* _Given passage_
▼▼▼

In this conversation, Ravi reflects on leadership lessons, making tough decisions, overcoming fear, and on the four spiritual principles that guide him in life and in business.

Ravi Venkataraman is the founder of Alive Consulting where he mentors and consults global companies on setting up their shared services operations and on developing design thinking and leadership. For more than three decades he held global leadership roles with banking and with shared services organizations.

As the former Senior Vice President and head of Global Business Services at Hewlett Packard, he led a multifunction shared services organization of 18,000 employees located in 58 countries and was responsible for the back-office operations of the entire company which handled millions of transactions every day.

Essential Learning Points:

  • “I am working on shaping the future by enabling tomorrow’s leaders.”
  • What gets me going is the realization that where there is curiosity, the adult in the child and the child in the adult are awake, and that is how innovation happens. To activate curiosity, we need to work on how to ask the right questions.
  • Prayer not only helped me become grateful but also ensured that I have everyone in my prayer. For me prayer is a communication with the deepest part of myself.
  • The bridge you have to cross to convert your dreams into reality is fear, and prayer helps me do that.
  • I said to the chemistry professor, ‘The test tube got broken.’ The teacher hitting my hand said, ‘Please say I broke a test tube.’ My dad explained, ‘The teacher was trying to teach you accountability. You have to be accountable for your actions and learn to live with the consequences.’
  • Football and music taught me about teamwork, about relationships, and about connecting the dots in an unusual way.
  • How did Ravi’s dad teach him to pray? To first overcome fear and second to surrender to God. Prayer helped me handle setbacks and be grateful for whatever I have.
  • How a setback and losing an opportunity opened a whole new future for Ravi.
  • How did Ravi learn to empathize with customers?
  • What were the two reasons Ravi was recruited and hired to help HP build its shared services organizations?
  • Why did Ravi love the sales role and being with customers?
  • “Every time I’ve had a win it was a real high. When I had a loss, it wasn’t as bad a low.

The Four Spiritual Principles that guide Ravi through life and work:

  1. Whomever you encounter is the right one. This means they are there to help you in your journey in life.
  2. Whatever happened is the only thing that could have happened. It happened so you can learn from the experience. Life is teaching me a lesson.
  3. Each moment in which something begins is the right moment. Every moment is the beginning of a new life.
  4. What is over is over. Once the experience ends you were supposed to have learned from it, moved on, and evolve.

Additional Points

  • How does Ravi apply the 7-rung ladder in his design thinking workshops and in his mentoring work?
  • How did Ravi shift his organization from outputs focus to an outcomes-driven work and thereby closed a $400MM gap in three months?
  • Why when you do not agree on everything at the senior leadership level you must get alignment.
  • I learn best by asking questions and by listening.
  • Why does Ravi approach organizational changes by announcing a date with destiny? How do you compress 12 months of complex reengineering work into nine weeks?
  • The pressure of defining success in a narrow way resulted in us preferring to be right over being kind. The Dalai Lama said, “It is better to be kind than to be right.” In business, you can be kind and make the tough decisions too.
  • What we can learn from the honey hunter about productivity found in the laws of nature, and how nature’s sustainability is more efficient.
  • Transforming education in rural India with the help of technology and 600 volunteers from 110 cities around the world.
  • “God has given me an opportunity to be of service and help to people. It is improving my spiritual stock inside me because I am gaining the learning. I am not doing anyone a huge favor. They have given me this opportunity to serve them. That is my learning.

▲▲▲

* _Action item 1_
Decide whether each statement agrees with the profile of Ravi Venkataraman. Answer yes or no for each, and quote the words from the profile that decide it. (a) Ravi led a shared services organization of 18,000 employees in 58 countries. (b) Ravi held global leadership roles for about two decades. (c) The fourth of Ravi's spiritual principles is that each moment in which something begins is the right moment.

* _The input_
▼▼▼

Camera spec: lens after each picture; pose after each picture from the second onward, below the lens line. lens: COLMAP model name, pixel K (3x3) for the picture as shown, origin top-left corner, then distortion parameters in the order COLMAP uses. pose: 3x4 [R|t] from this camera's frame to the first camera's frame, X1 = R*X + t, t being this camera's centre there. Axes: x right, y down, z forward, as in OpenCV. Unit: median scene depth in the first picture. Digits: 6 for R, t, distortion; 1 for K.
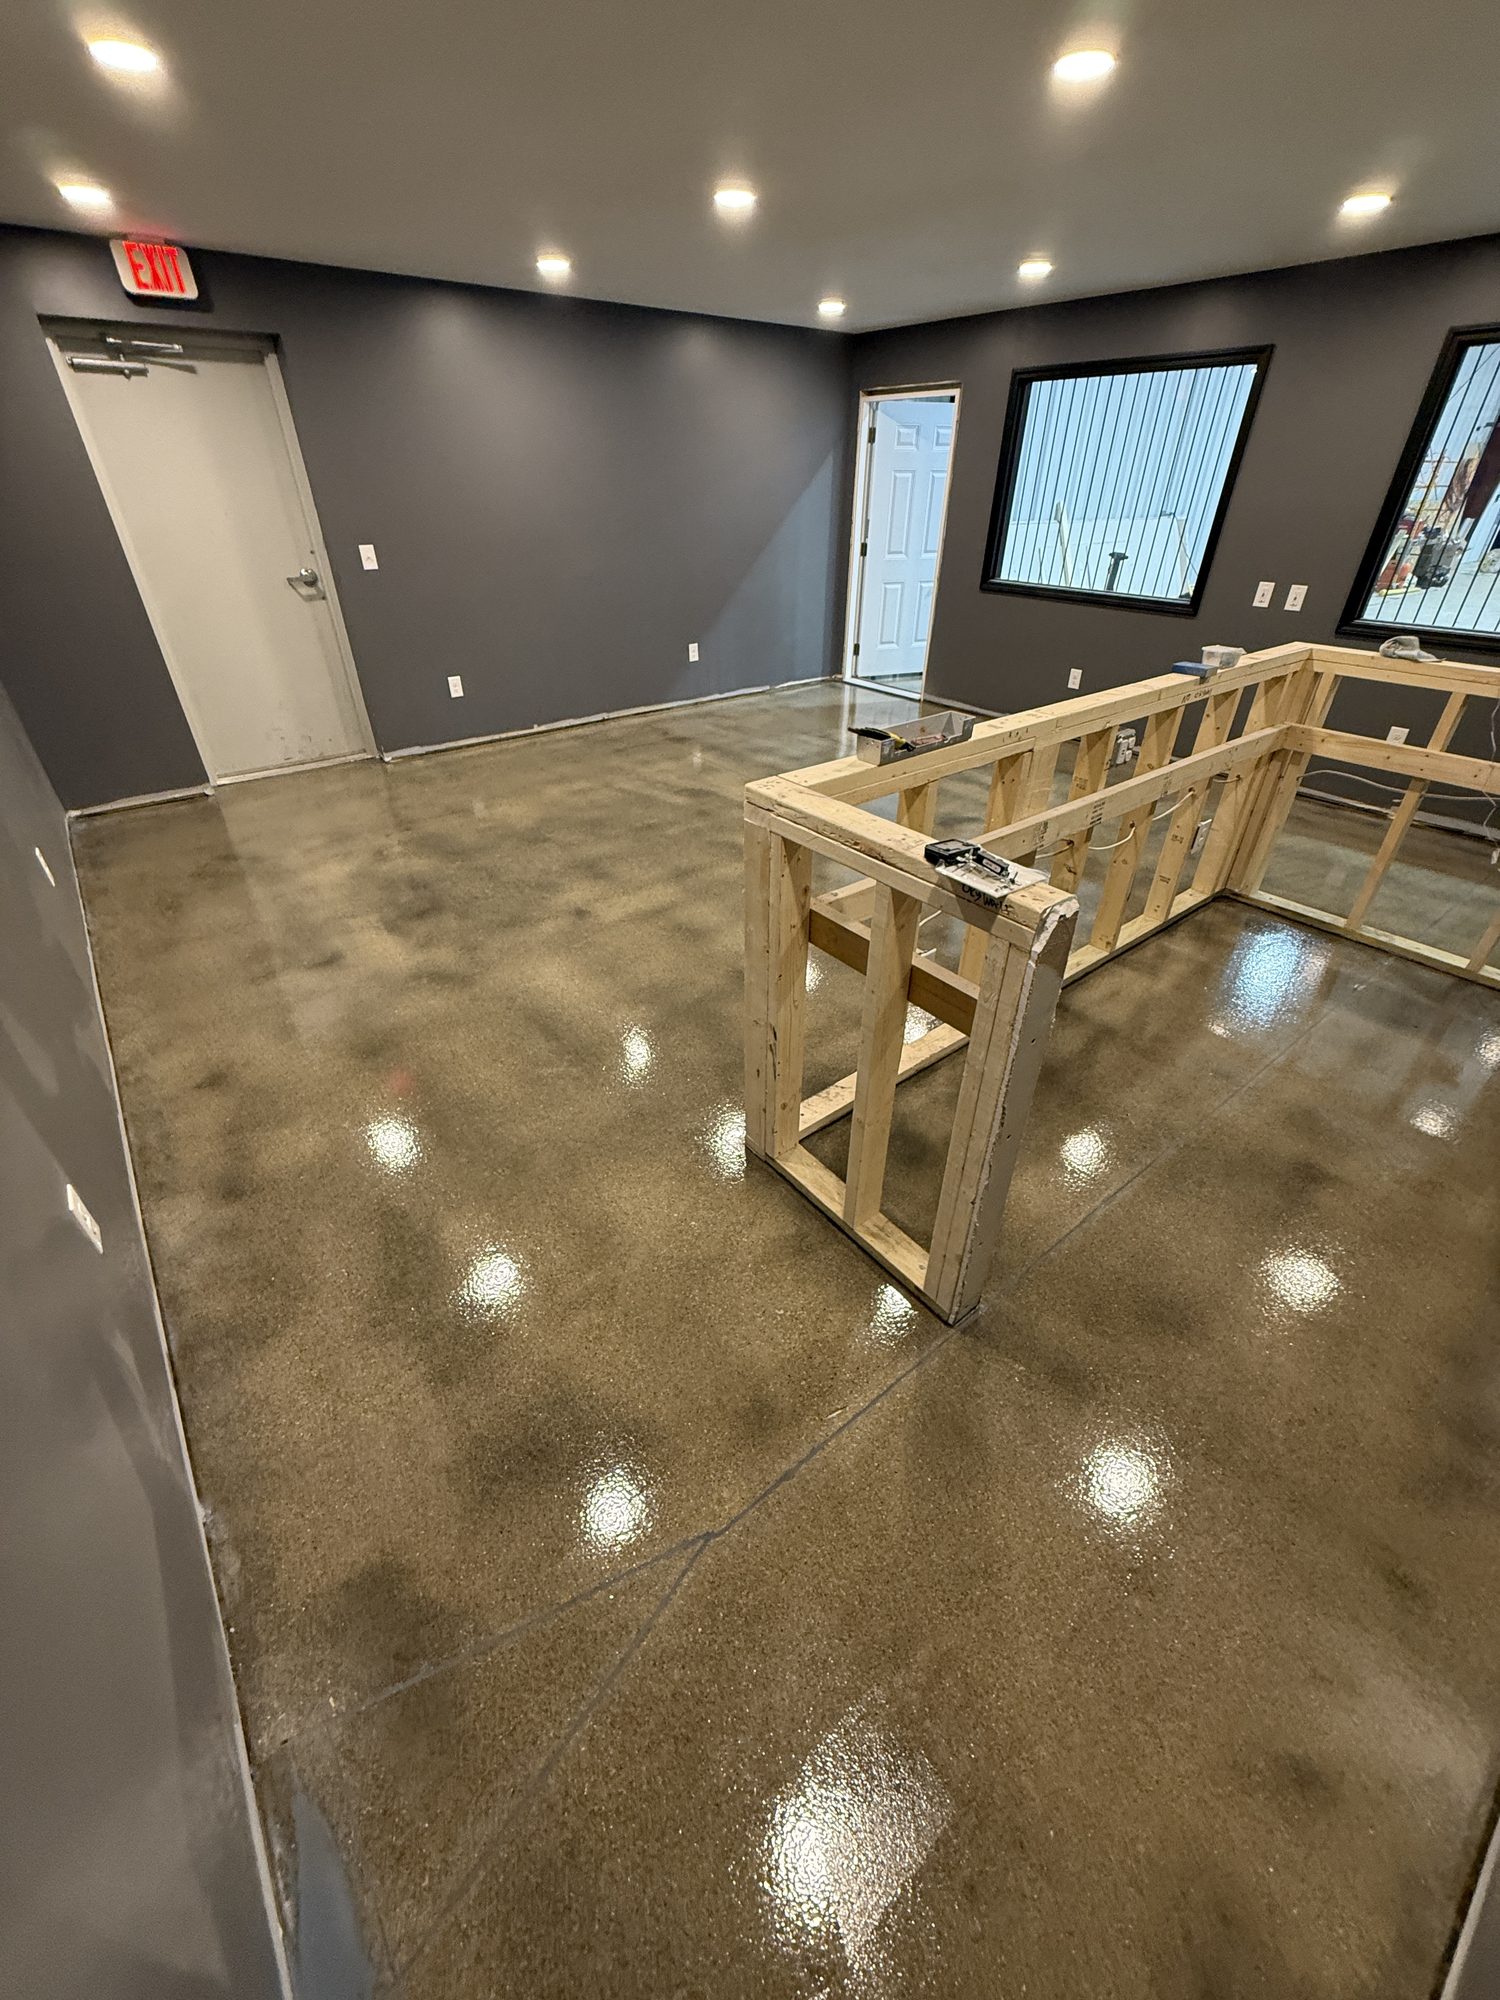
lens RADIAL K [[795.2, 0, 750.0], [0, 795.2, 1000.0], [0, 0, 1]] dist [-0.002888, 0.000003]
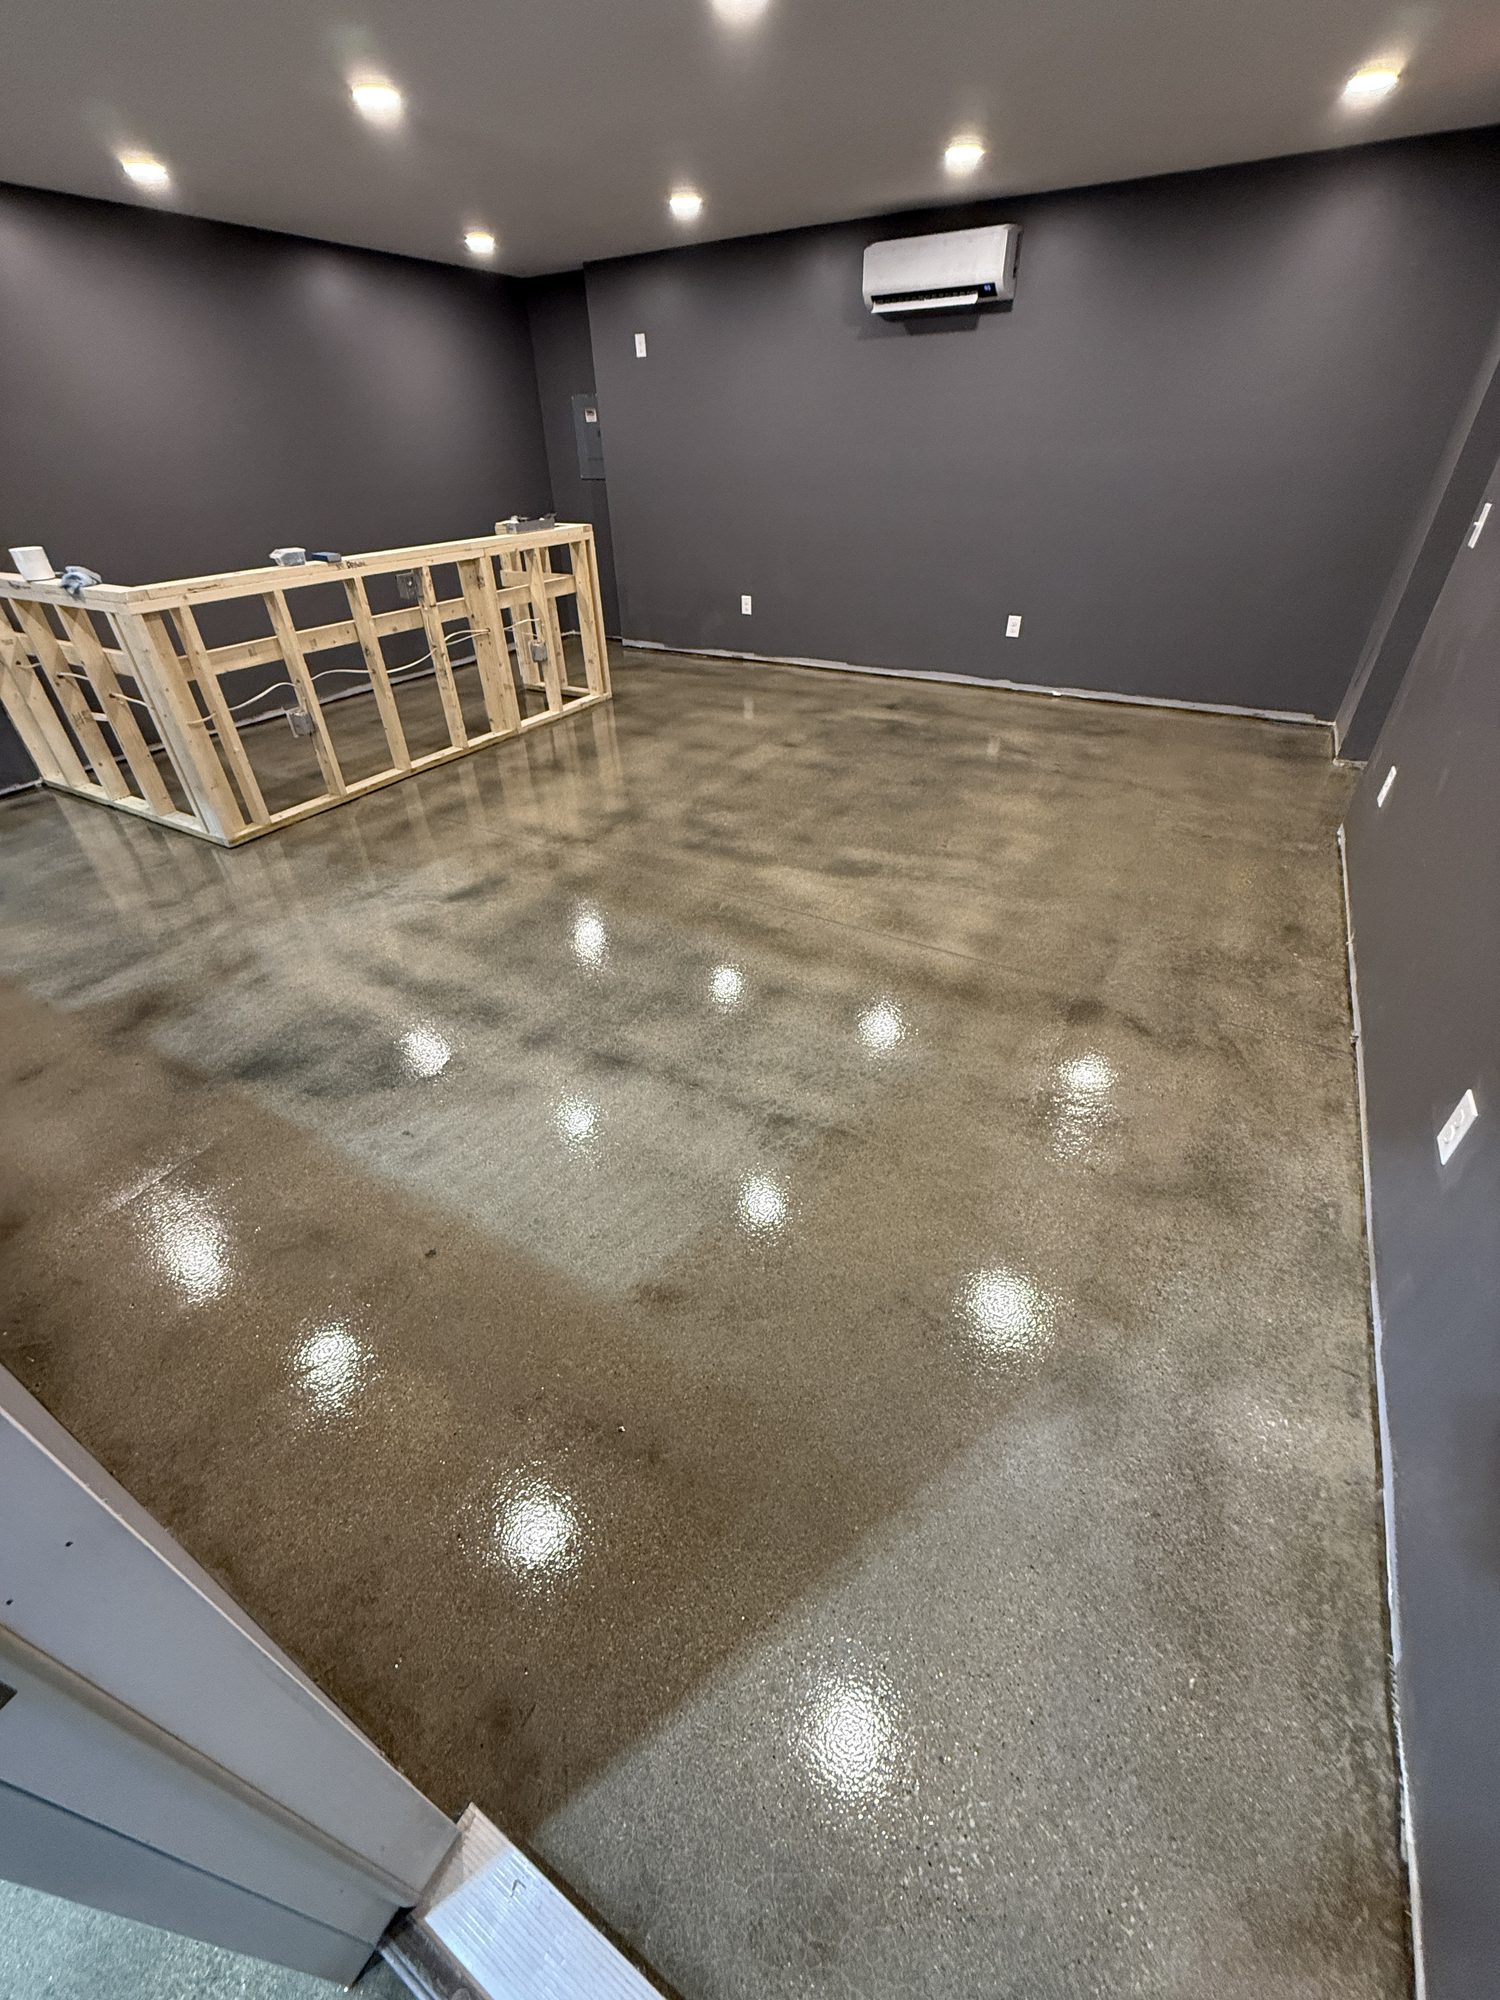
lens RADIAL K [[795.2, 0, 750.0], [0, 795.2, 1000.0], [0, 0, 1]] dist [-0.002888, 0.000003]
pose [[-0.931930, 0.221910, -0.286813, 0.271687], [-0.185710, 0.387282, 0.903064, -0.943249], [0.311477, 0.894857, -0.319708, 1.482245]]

▲▲▲
▼▼▼

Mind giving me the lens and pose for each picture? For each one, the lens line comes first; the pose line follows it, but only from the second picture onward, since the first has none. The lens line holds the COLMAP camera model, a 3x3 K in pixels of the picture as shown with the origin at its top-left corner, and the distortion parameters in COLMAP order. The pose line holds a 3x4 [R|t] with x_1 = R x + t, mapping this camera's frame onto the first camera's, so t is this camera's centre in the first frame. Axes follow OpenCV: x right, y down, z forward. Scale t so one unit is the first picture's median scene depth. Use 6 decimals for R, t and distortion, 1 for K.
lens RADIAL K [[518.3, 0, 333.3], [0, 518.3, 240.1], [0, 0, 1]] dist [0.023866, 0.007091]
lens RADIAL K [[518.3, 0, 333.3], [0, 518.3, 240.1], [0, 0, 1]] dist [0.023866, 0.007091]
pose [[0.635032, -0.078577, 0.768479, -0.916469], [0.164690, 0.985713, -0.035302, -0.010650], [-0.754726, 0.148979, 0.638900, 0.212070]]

▲▲▲

* _Action item 2_
In the rows, return everything from the line that contains "Camera spec: lens" down to the line that contains "0.894857, -0.319708, 1.482245]]", including both of those lines. Leave the pictures out of your answer.

* _Answer area 1_
(a) Yes: "he led a multifunction shared services organization of 18,000 employees located in 58 countries"
(b) No: "For more than three decades he held global leadership roles"
(c) No: "4. What is over is over."

* _Answer area 2_
Camera spec: lens after each picture; pose after each picture from the second onward, below the lens line. lens: COLMAP model name, pixel K (3x3) for the picture as shown, origin top-left corner, then distortion parameters in the order COLMAP uses. pose: 3x4 [R|t] from this camera's frame to the first camera's frame, X1 = R*X + t, t being this camera's centre there. Axes: x right, y down, z forward, as in OpenCV. Unit: median scene depth in the first picture. Digits: 6 for R, t, distortion; 1 for K.
lens RADIAL K [[795.2, 0, 750.0], [0, 795.2, 1000.0], [0, 0, 1]] dist [-0.002888, 0.000003]
lens RADIAL K [[795.2, 0, 750.0], [0, 795.2, 1000.0], [0, 0, 1]] dist [-0.002888, 0.000003]
pose [[-0.931930, 0.221910, -0.286813, 0.271687], [-0.185710, 0.387282, 0.903064, -0.943249], [0.311477, 0.894857, -0.319708, 1.482245]]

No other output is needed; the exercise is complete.